On Friday, the 12th of July, data released by the Chinese Commerce Ministry during late Asian trading hours, had revealed that China’s export was plummeted in June, as United States had rachet up trade pressures, while Chinese imports were contracted more than anticipated, signaling a steep recession risk looming over the world’s second largest economy.
Following the reveal of Friday’s (July 12th) China data, expressing sheer concern over health of the global economy, multiple analysts had been quoted saying that the downbeat China data had been caused by a series of unfortunate events including declining demands in home and abroad alongside a sharp US tariff hike menacing China’s already-thinner profit margins, which would eventually prompt People’s Bank of China (China’s central bank) to ease policy further and to inject more monetary stimulus.

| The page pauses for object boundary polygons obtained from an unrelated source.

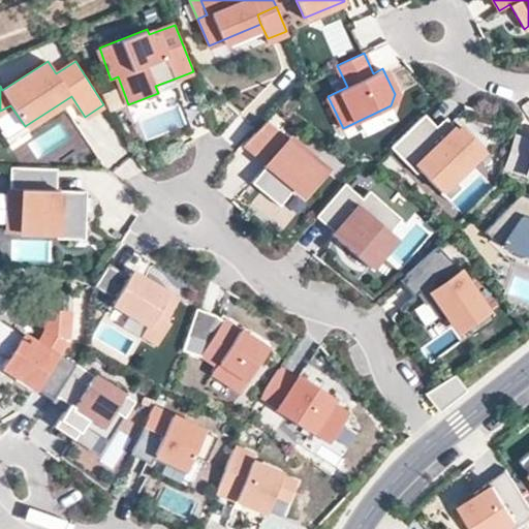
[(155,86),(158,93),(177,85),(175,79),(155,86)]
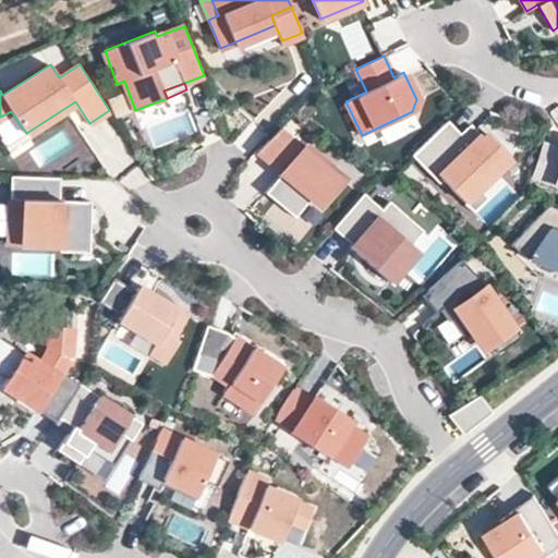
[(448,120),(412,155),(438,183),(444,178),(462,196),(475,183),(480,187),(511,158),(486,132),(482,136),(475,129),(464,138),(448,120)]
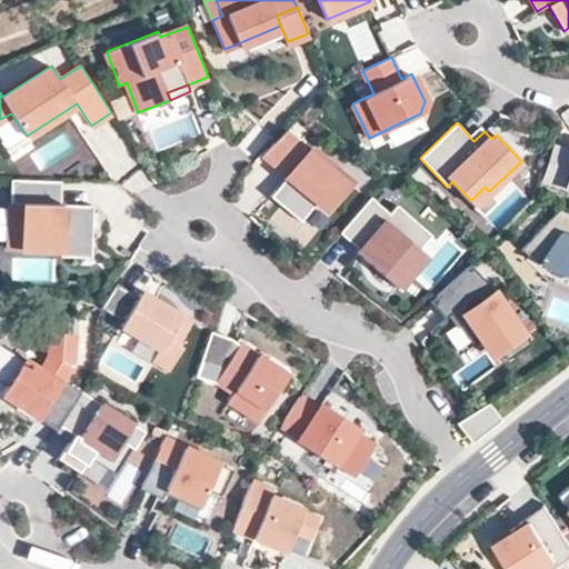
[(287,129),(262,155),(279,168),(283,163),(291,170),(287,175),(269,196),(299,221),(315,202),(325,210),(349,181),(287,129)]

According to the China export and import data for June released on Friday (July 12th), exports fell about 1.3 percent in June on a year-on-year basis, while imports were curbed to 7.3 percent following a 8.3 percent contraction in May, insanely beating an analysts’ estimate of 4.5 percent drop.
Citing US tariff hike and declining domestic demand behind this havoc-scale plunge in Chinese export and import for second straight in Q2, 2019, Capital Economics wrote in a client note, “The latest U.S. tariff hike probably contributed to this drop, alongside a broader slowdown in foreign demand.
We don’t expect global growth to bottom out until next year. And while the truce reached between (presidents) Trump and Xi at the G20 late last month removes the immediate threat of further U.S. tariffs, our base case remains that trade talks will break down again before long”.